Im September 1997 wurde in der Prenzlauer Allee die Projektstelle Agenda 21 als Service- und Informationsstelle für interessierte Bürger und Gruppen eröffnet. Im selben Jahr konstituierte sich eine Arbeitsgruppe der Agenda-21-Beauftragten, die sich aus Vertretern aller Senatsressorts und der Senatskanzlei zusammensetzt, und der Runde Tisch zur nachhaltigen Entwicklung in Berlin und Brandenburg, der schnell zu einer der wichtigsten Institutionen im Agendaprozess der Stadt wurde. Am 4. Juni 2000 löste ihn das Agendaforum als Schnittstelle zwischen Zivilgesellschaft und Politik ab. Die gesellschaftlichen Gruppen sind am Diskurs über die Lokale Agenda in diesem Forum durch Repräsentanten vertreten. Das Forum tagt viermal jährlich; einzelne Handlungsfelder werden in Fachforen (bisher zu den Themen Mobilität, Klimaschutz und Berlin in einer Welt) behandelt.
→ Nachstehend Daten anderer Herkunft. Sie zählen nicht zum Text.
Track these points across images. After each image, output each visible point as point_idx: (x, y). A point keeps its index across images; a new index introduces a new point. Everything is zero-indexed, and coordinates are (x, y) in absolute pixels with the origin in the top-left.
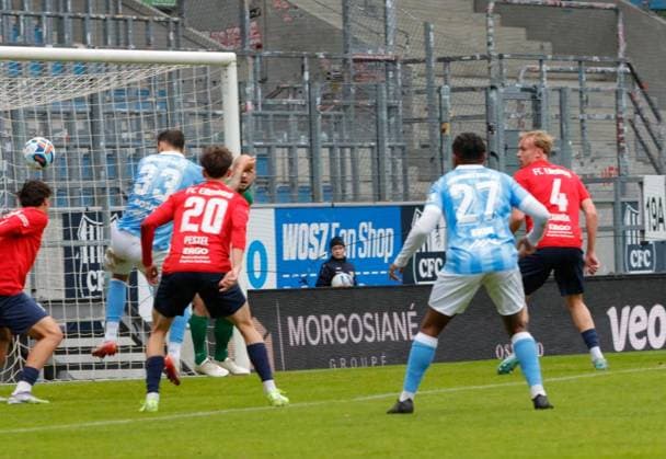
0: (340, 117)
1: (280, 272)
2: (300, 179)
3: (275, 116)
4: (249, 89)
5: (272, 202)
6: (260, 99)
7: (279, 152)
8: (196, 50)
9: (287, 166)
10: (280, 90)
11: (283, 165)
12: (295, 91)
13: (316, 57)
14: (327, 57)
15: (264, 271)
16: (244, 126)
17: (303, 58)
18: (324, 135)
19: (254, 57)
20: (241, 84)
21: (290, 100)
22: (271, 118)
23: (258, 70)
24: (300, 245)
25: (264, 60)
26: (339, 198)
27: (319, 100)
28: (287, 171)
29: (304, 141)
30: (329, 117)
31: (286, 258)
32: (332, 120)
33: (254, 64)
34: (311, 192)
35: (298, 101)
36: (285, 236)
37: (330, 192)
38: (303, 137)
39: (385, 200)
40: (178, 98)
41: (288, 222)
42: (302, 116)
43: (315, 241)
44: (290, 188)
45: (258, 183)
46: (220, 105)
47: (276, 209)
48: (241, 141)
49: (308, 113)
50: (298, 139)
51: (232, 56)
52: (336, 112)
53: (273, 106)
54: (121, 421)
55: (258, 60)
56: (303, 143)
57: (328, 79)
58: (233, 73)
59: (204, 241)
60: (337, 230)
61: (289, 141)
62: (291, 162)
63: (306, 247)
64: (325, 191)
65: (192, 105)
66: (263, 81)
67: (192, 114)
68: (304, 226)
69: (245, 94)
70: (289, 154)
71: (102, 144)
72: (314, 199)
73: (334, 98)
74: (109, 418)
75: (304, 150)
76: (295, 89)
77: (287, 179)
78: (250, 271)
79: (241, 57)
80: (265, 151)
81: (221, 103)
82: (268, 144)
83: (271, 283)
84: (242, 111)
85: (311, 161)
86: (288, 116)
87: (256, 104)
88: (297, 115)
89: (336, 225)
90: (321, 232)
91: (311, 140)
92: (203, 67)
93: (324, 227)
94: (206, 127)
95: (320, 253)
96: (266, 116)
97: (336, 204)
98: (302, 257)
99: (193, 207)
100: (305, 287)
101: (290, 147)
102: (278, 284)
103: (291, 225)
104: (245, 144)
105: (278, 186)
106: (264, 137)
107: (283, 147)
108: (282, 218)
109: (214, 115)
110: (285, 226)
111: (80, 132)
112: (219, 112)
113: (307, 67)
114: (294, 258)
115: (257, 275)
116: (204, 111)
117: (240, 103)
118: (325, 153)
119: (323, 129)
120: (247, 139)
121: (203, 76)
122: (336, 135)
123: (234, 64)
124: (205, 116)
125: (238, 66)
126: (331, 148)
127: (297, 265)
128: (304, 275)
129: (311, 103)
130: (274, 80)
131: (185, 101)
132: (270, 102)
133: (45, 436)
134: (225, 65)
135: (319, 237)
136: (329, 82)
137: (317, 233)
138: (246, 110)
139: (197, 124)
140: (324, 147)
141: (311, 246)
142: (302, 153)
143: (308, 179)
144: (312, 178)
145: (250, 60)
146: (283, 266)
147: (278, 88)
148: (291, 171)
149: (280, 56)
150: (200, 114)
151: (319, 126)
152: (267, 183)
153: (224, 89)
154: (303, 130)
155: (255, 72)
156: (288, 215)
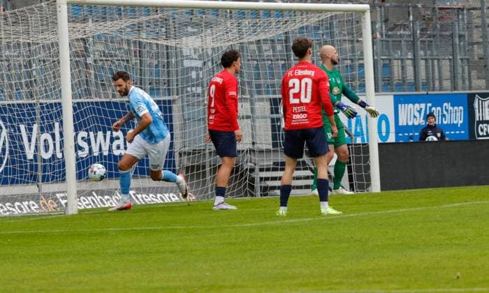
0: (431, 42)
1: (397, 133)
2: (408, 78)
3: (393, 41)
4: (378, 26)
5: (393, 91)
6: (384, 31)
7: (395, 63)
8: (346, 3)
9: (400, 71)
10: (396, 26)
11: (398, 71)
12: (405, 27)
13: (416, 7)
14: (423, 7)
15: (388, 132)
16: (375, 47)
17: (409, 7)
18: (422, 53)
19: (380, 7)
20: (373, 23)
21: (402, 32)
22: (390, 42)
23: (383, 14)
24: (409, 116)
25: (387, 9)
26: (431, 89)
27: (418, 32)
28: (400, 74)
29: (410, 56)
30: (425, 41)
31: (400, 124)
32: (426, 43)
33: (381, 11)
34: (415, 85)
35: (407, 33)
36: (400, 111)
37: (426, 85)
38: (409, 54)
39: (458, 90)
40: (336, 31)
41: (401, 103)
42: (409, 41)
43: (417, 114)
44: (402, 84)
45: (383, 80)
46: (361, 35)
47: (394, 95)
48: (373, 56)
49: (412, 39)
50: (407, 54)
51: (367, 6)
52: (429, 39)
53: (392, 35)
54: (306, 220)
55: (383, 9)
56: (410, 57)
57: (424, 20)
58: (368, 16)
59: (303, 108)
60: (430, 108)
61: (401, 56)
62: (403, 68)
63: (412, 117)
64: (423, 85)
65: (345, 35)
66: (386, 21)
67: (345, 40)
68: (411, 105)
69: (376, 29)
70: (402, 63)
71: (292, 58)
72: (416, 89)
73: (427, 31)
74: (299, 218)
75: (410, 61)
76: (405, 25)
77: (400, 78)
78: (380, 132)
79: (373, 7)
80: (387, 62)
81: (361, 34)
82: (389, 58)
83: (392, 139)
84: (374, 38)
85: (415, 67)
86: (401, 42)
87: (382, 35)
88: (405, 41)
89: (429, 105)
90: (421, 109)
91: (414, 55)
92: (351, 13)
93: (423, 106)
94: (353, 48)
95: (420, 121)
96: (388, 41)
97: (429, 92)
98: (410, 123)
99: (293, 87)
100: (412, 141)
101: (402, 60)
102: (396, 140)
103: (403, 105)
104: (376, 58)
105: (395, 82)
106: (387, 54)
107: (398, 59)
108: (398, 101)
109: (358, 41)
110: (400, 105)
111: (280, 51)
112: (360, 39)
113: (411, 13)
114: (405, 124)
115: (384, 134)
116: (351, 39)
117: (372, 34)
118: (422, 63)
119: (422, 49)
120: (377, 54)
121: (350, 18)
122: (429, 52)
123: (369, 11)
124: (352, 41)
125: (371, 12)
126: (426, 60)
127: (407, 128)
128: (411, 134)
129: (414, 33)
130: (392, 20)
131: (340, 33)
132: (390, 33)
133: (262, 229)
134: (363, 12)
135: (420, 112)
136: (424, 22)
137: (419, 109)
138: (376, 38)
139: (348, 46)
140: (422, 59)
141: (415, 117)
142: (409, 63)
143: (413, 78)
144: (415, 77)
145: (378, 9)
146: (399, 129)
147: (395, 25)
148: (403, 73)
149: (396, 6)
150: (349, 41)
151: (419, 48)
152: (389, 80)
153: (363, 25)
154: (409, 49)
155: (381, 15)
156: (402, 99)
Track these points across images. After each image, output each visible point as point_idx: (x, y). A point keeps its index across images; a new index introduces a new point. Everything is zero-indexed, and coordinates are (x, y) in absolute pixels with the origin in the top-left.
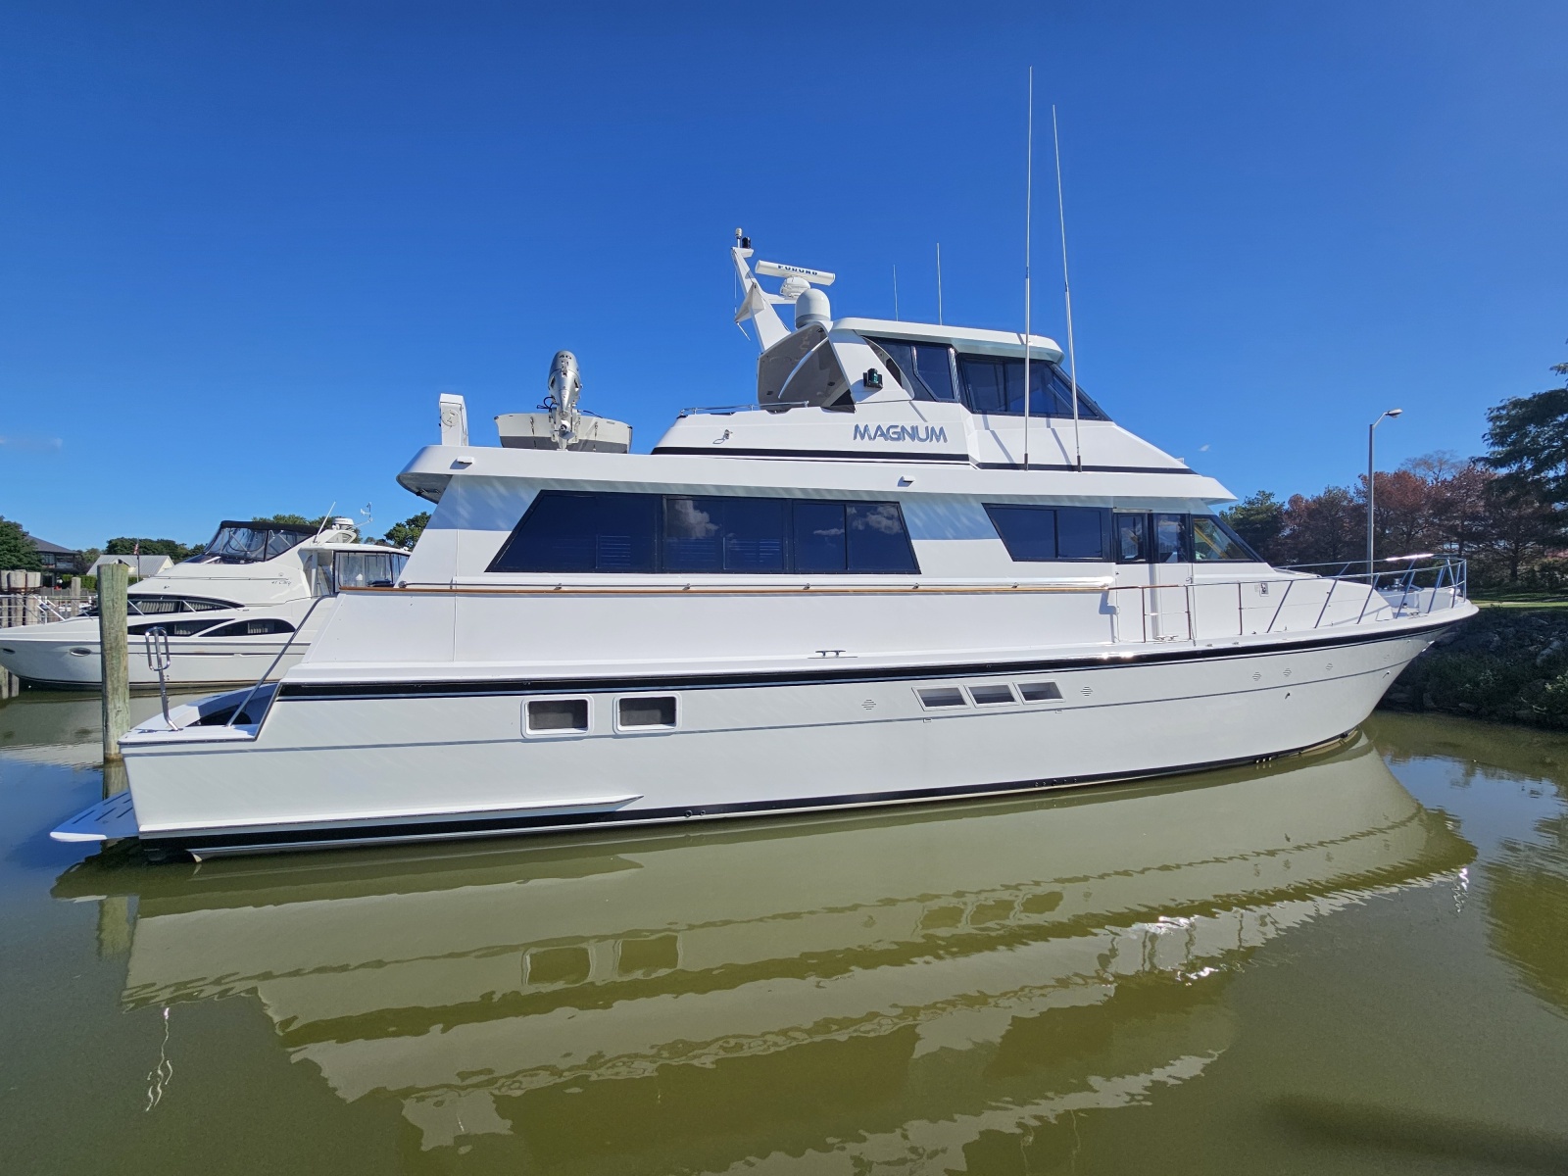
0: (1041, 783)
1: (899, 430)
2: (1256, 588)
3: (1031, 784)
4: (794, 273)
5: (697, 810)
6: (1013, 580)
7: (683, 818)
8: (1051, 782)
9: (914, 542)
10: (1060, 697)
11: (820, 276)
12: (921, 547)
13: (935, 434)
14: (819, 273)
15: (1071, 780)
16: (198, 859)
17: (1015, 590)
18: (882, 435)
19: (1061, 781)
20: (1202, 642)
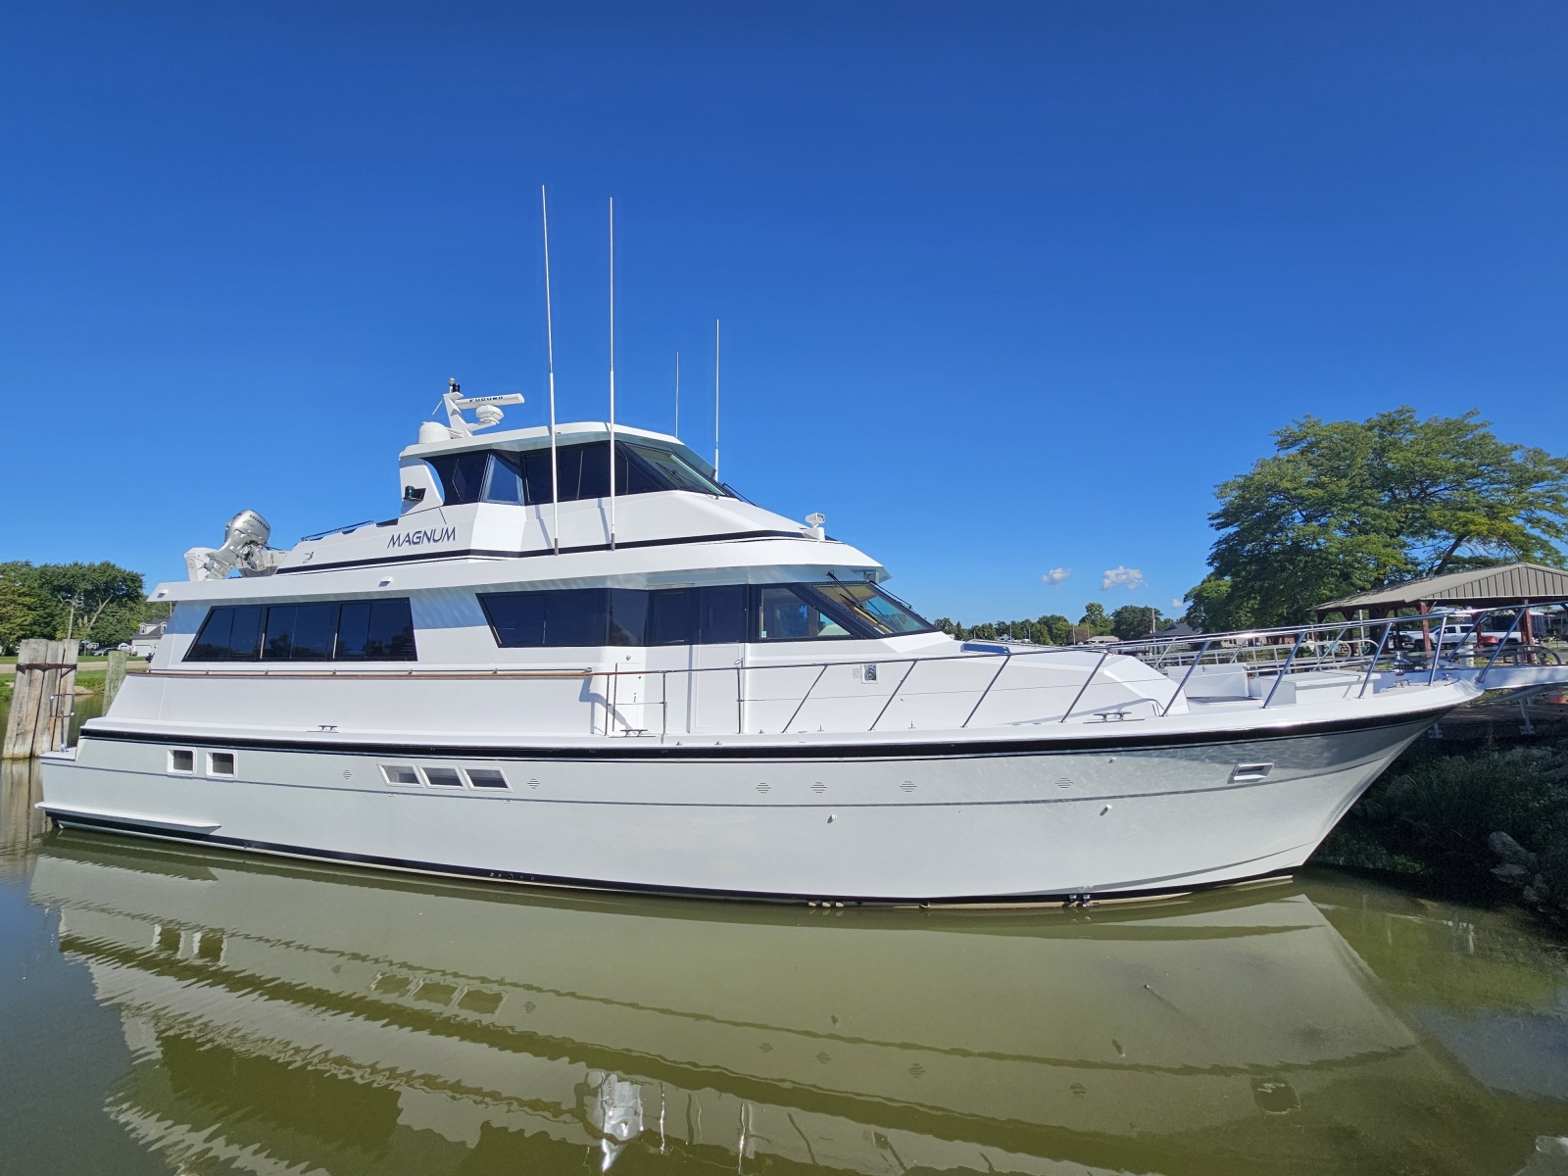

Seit September 1999 wird die Erstellung einer gesamtstädtischen Lokale Agenda 21 durch das Agenda-Büro der Senatsverwaltung koordiniert. Das Büro bündelt die Informationen aus Politik und gesellschaftlichen Gruppen, wirkt durch den intensiven Kontakt zu den Akteuren der Nichtregierungsorganisationen, der Wissenschaft und der Wirtschaft ressortübergreifend an Strategien und Projekten mit und formuliert federführend den Ziel- und Umsetzungsplan, der bis Ende 2003 vorliegen soll. Auf parlamentarischer Ebene unterstützt das Agenda-Büro die Arbeit der seit 1998 aktiven Enquêtekommissionen Zukunftsfähiges Berlin, die im Herbst 2001 die Entwürfe der Fraktionen für ein Leitbild, Handlungsziele und Indikatoren einer nachhaltigen Entwicklung vorlegte. Im September 2001 konstitutierte sich auf Initiative der Umweltministerkonferenz der Bund/Länder-Arbeitskreis Nachhaltige Entwicklung. Vorrangige Aufgabe dieses Gremiums ist der Informationsaustausch zwischen Bund und Ländern und die Einordnung der Lokalen Agenden in eine nationale Nachhaltigkeitsstrategie.